Ein Pauschalrezept, wie solche Ergebnisse zu erreichen sind, hat Scheumer, der im Lanxess-Betriebsrat für die Auszubildenden zuständig ist, nicht, aber viel Fingerspitzengefühl und jede Menge Erfahrung. Was sonst noch dafür notwendig ist, um diese Quoten zu erreichen?

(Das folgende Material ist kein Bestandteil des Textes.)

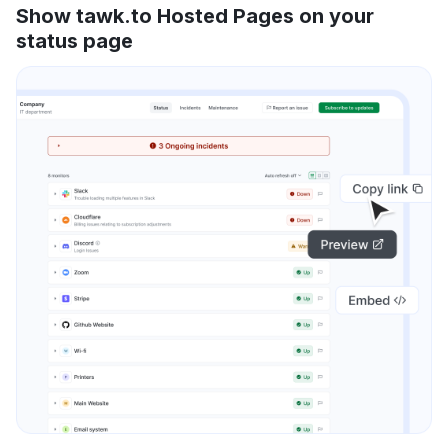
Show tawk.to Hosted Pages on your
status page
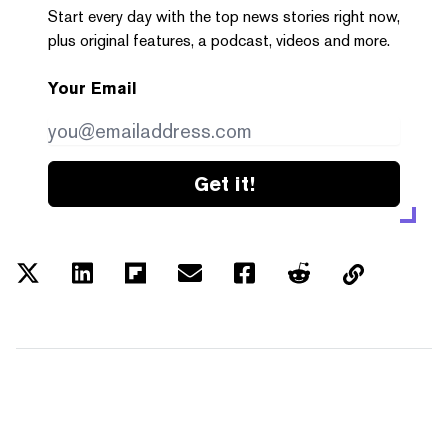
Start every day with the top news stories right now,
plus original features, a podcast, videos and more.
Your Email
Get it!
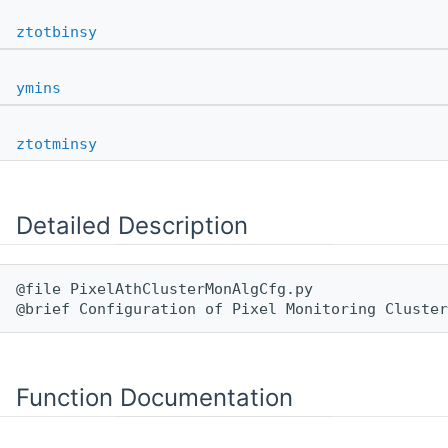
ztotbinsy
ymins
ztotminsy
Detailed Description
@file PixelAthClusterMonAlgCfg.py

Function Documentation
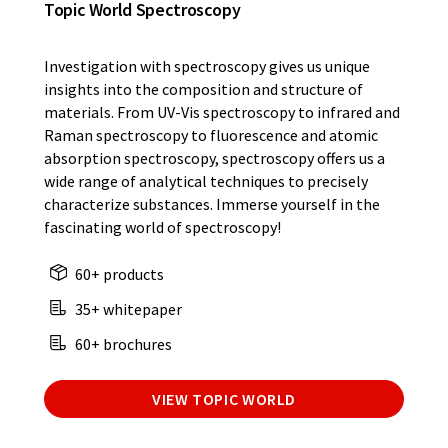
Topic World Spectroscopy
Investigation with spectroscopy gives us unique
insights into the composition and structure of
materials. From UV-Vis spectroscopy to infrared and
Raman spectroscopy to fluorescence and atomic
absorption spectroscopy, spectroscopy offers us a
wide range of analytical techniques to precisely
characterize substances. Immerse yourself in the
fascinating world of spectroscopy!
60+ products
35+ whitepaper
60+ brochures
VIEW TOPIC WORLD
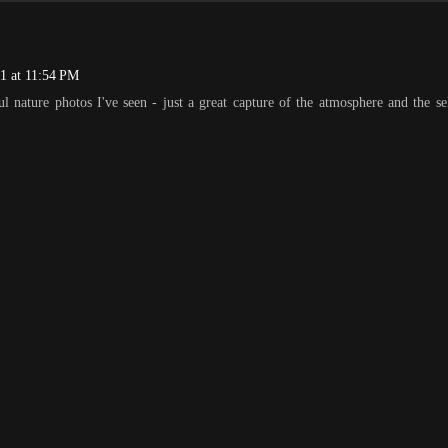
1 at 11:54 PM
ul nature photos I've seen - just a great capture of the atmosphere and the se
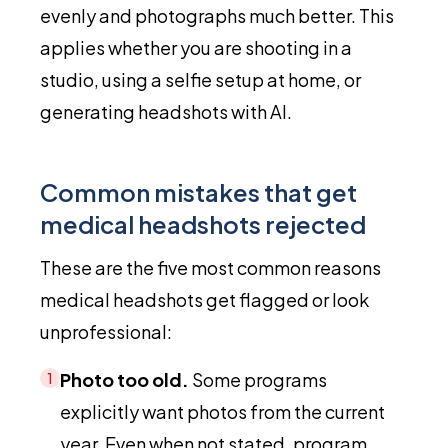
evenly and photographs much better. This
applies whether you are shooting in a
studio, using a selfie setup at home, or
generating headshots with AI.
Common mistakes that get
medical headshots rejected
These are the five most common reasons
medical headshots get flagged or look
unprofessional:
Photo too old.
Some programs
1
explicitly want photos from the current
year. Even when not stated, program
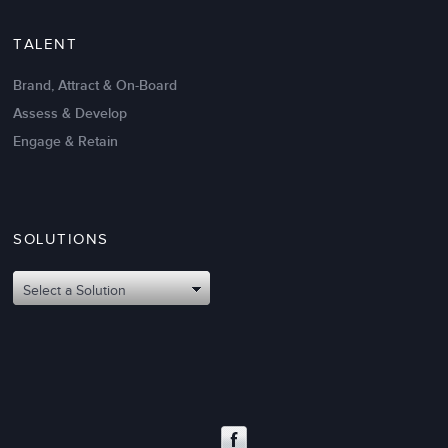
TALENT
Brand, Attract & On-Board
Assess & Develop
Engage & Retain
SOLUTIONS
Oct 02,2017
6 K
Attributes of An Effective Mission
Select a Solution
Statement: The Top 8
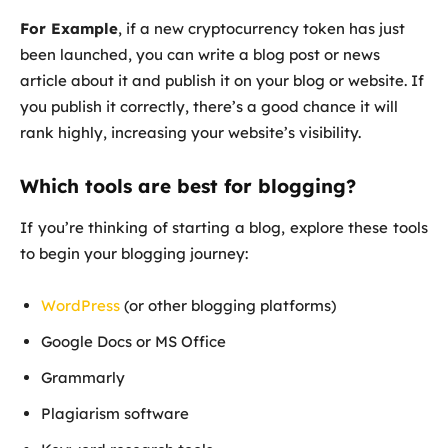
For Example
, if a new cryptocurrency token has just
been launched, you can write a blog post or news
article about it and publish it on your blog or website. If
you publish it correctly, there’s a good chance it will
rank highly, increasing your website’s visibility.
Which tools are best for blogging?
If you’re thinking of starting a blog, explore these tools
to begin your blogging journey:
WordPress
(or other blogging platforms)
Google Docs or MS Office
Grammarly
Plagiarism software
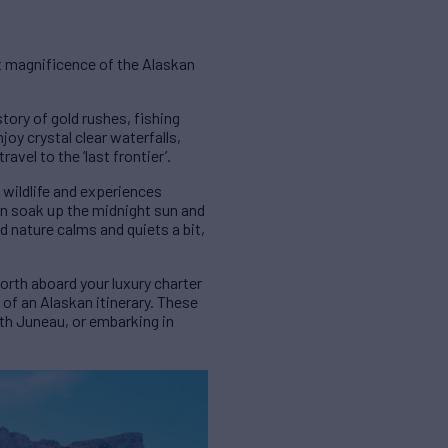
st magnificence of the Alaskan
story of gold rushes, fishing
joy crystal clear waterfalls,
vel to the ‘last frontier’.
 wildlife and experiences
can soak up the midnight sun and
d nature calms and quiets a bit,
orth aboard your luxury charter
s of an Alaskan itinerary. These
th Juneau, or embarking in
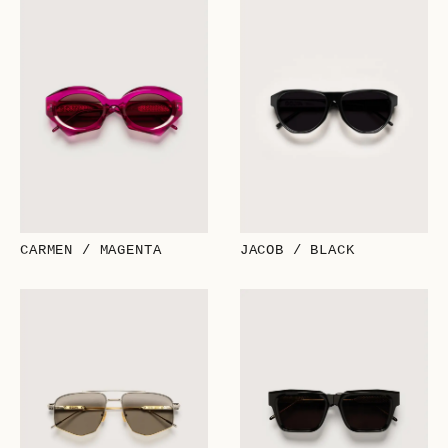
CARMEN / MAGENTA
JACOB / BLACK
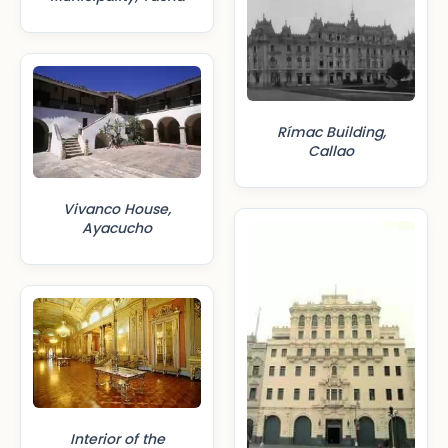
Rímac Building,
Callao
Vivanco House,
Ayacucho
Interior of the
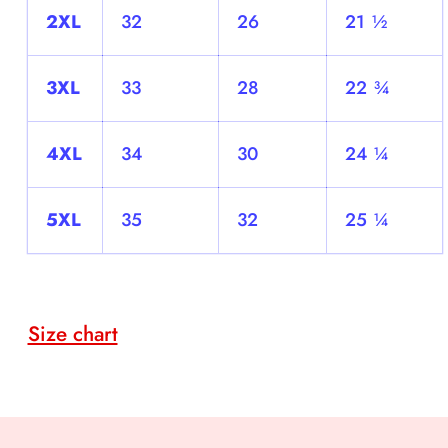
2XL
32
26
21 ½
3XL
33
28
22 ¾
4XL
34
30
24 ¼
5XL
35
32
25 ¼
Size chart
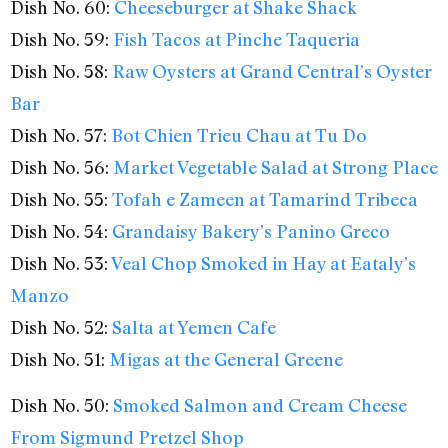
Dish No. 60:
Cheeseburger at Shake Shack
Dish No. 59:
Fish Tacos at Pinche Taqueria
Dish No. 58:
Raw Oysters at Grand Central’s Oyster
Bar
Dish No. 57:
Bot Chien Trieu Chau at Tu Do
Dish No. 56:
Market Vegetable Salad at Strong Place
Dish No. 55:
Tofah e Zameen at Tamarind Tribeca
Dish No. 54:
Grandaisy Bakery’s Panino Greco
Dish No. 53:
Veal Chop Smoked in Hay at Eataly’s
Manzo
Dish No. 52:
Salta at Yemen Cafe
Dish No. 51:
Migas at the General Greene
Dish No. 50:
Smoked Salmon and Cream Cheese
From Sigmund Pretzel Shop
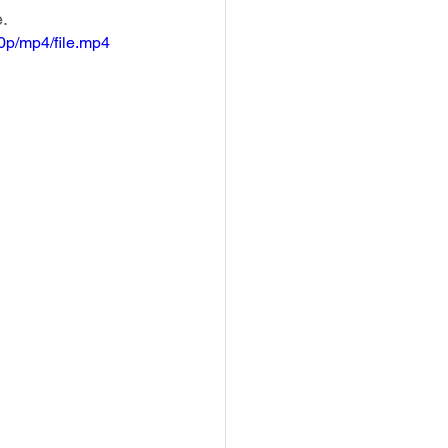
e.
p/mp4/file.mp4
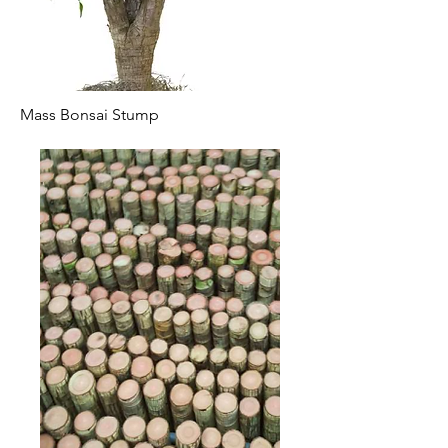
Mass Bonsai Stump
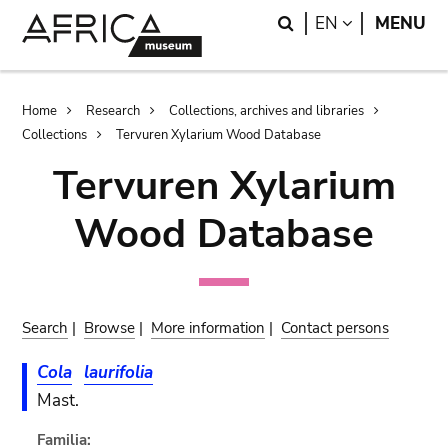
Skip
Skip
Search
LANGUAGE
EN
MENU
to
to
main
search
content
Breadcrumb
Home
Research
Collections, archives and libraries
Collections
Tervuren Xylarium Wood Database
Tervuren Xylarium
Wood Database
Search
|
Browse
|
More information
|
Contact persons
Cola
laurifolia
Mast.
Familia:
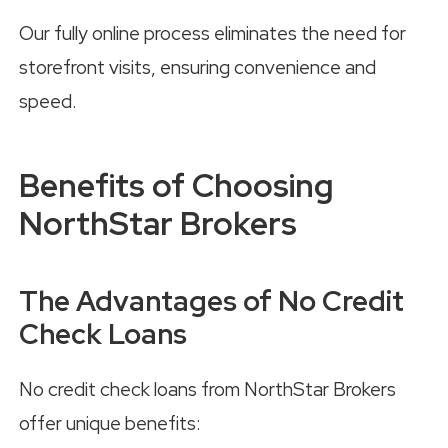
Our fully online process eliminates the need for
storefront visits, ensuring convenience and
speed.
Benefits of Choosing
NorthStar Brokers
The Advantages of No Credit
Check Loans
No credit check loans from NorthStar Brokers
offer unique benefits:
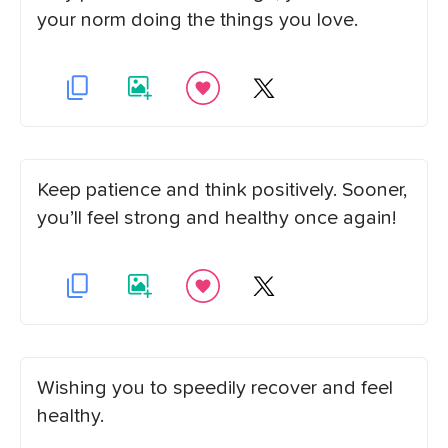
your norm doing the things you love.
Keep patience and think positively. Sooner,
you’ll feel strong and healthy once again!
Wishing you to speedily recover and feel
healthy.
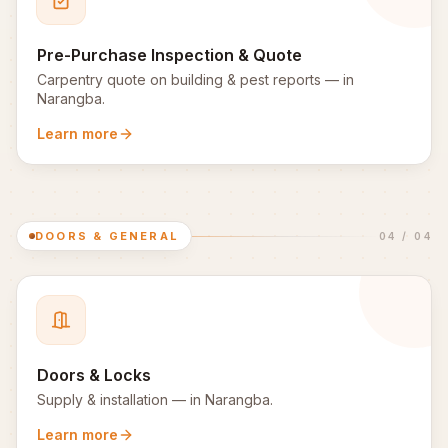
Pre-Purchase Inspection & Quote
Carpentry quote on building & pest reports
— in
Narangba
.
Learn more
DOORS & GENERAL
04
/
04
Doors & Locks
Supply & installation
— in
Narangba
.
Learn more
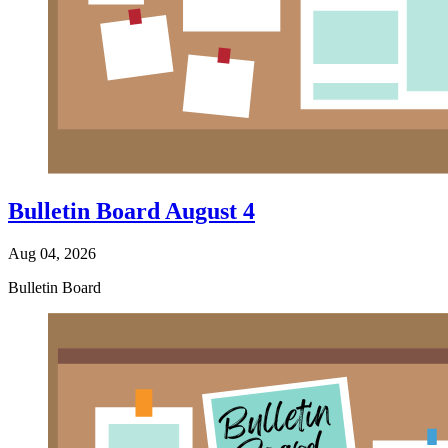
Bulletin Board August 4
Aug 04, 2026
Bulletin Board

Ein Nachmittag! „In Gruppen von maximal 16 Auszubildenden verbringen wir innerhalb der ersten beiden Septemberwochen einen halben Tag mit unseren neuen Kolleginnen und Kollegen“, erzählt er, „getrennt nach Ausbildungsberufen, weil eine zielgruppenorientierte und vor allem persönliche Ansprache wichtig ist.“ Während dieses Nachmittags erfahren die jungen Leute viel Wissenswertes rund um die IGBCE. Für viele ist dies absolutes Neuland, von Gewerkschaften haben sie während ihrer vorherigen Schullaufbahn oft noch nie etwas gehört. Das ändert sich an diesen Septembernachmittagen: Sie erfahren zum Beispiel, was ihnen gesetzlich an Urlaub oder Ausbildungsvergütung zusteht und was sie tatsächlich bekommen, weil die Welt in gewerkschaftlich organisierten Betrieben mit Tarifbindung eine bessere ist. Auf Flipcharts zeichnen die Betriebsratsmitglieder und die IGBCE-Sekretärinnen und -Sekretäre Schritt für Schritt auf, welche Errungenschaften es nur gibt, weil die Gewerkschaft für viele verhandelt. Dass sie allein auf sich gestellt wenig erreichen können, wenn sie zum Beispiel versuchen, mit dem Chef ihre Ausbildungsvergütung zu verhandeln, haben die allermeisten nach der Veranstaltung verstanden. Kaum jemand geht an diesem Tag nach Hause, ohne den Mitgliedsantrag unterschrieben zu haben. Selbst die noch nicht gänzlich Überzeugten unterschreiben, weil Jens Scheumer ihnen verspricht, dass er ihre Anträge erst nach einer Bedenkzeit weiterleitet, sie bis dahin Zeit haben, „sich die Sache noch mal genau zu überlegen“. Gebrauch macht von diesem Angebot kaum jemand. Und wenn es doch mal schwer ist, eine Gruppe neuer Auszubildender für die Mitgliedschaft zu begeistern, ist es wichtig, die „Meinungsführer unter ihnen zu überzeugen“, sagt Scheumer.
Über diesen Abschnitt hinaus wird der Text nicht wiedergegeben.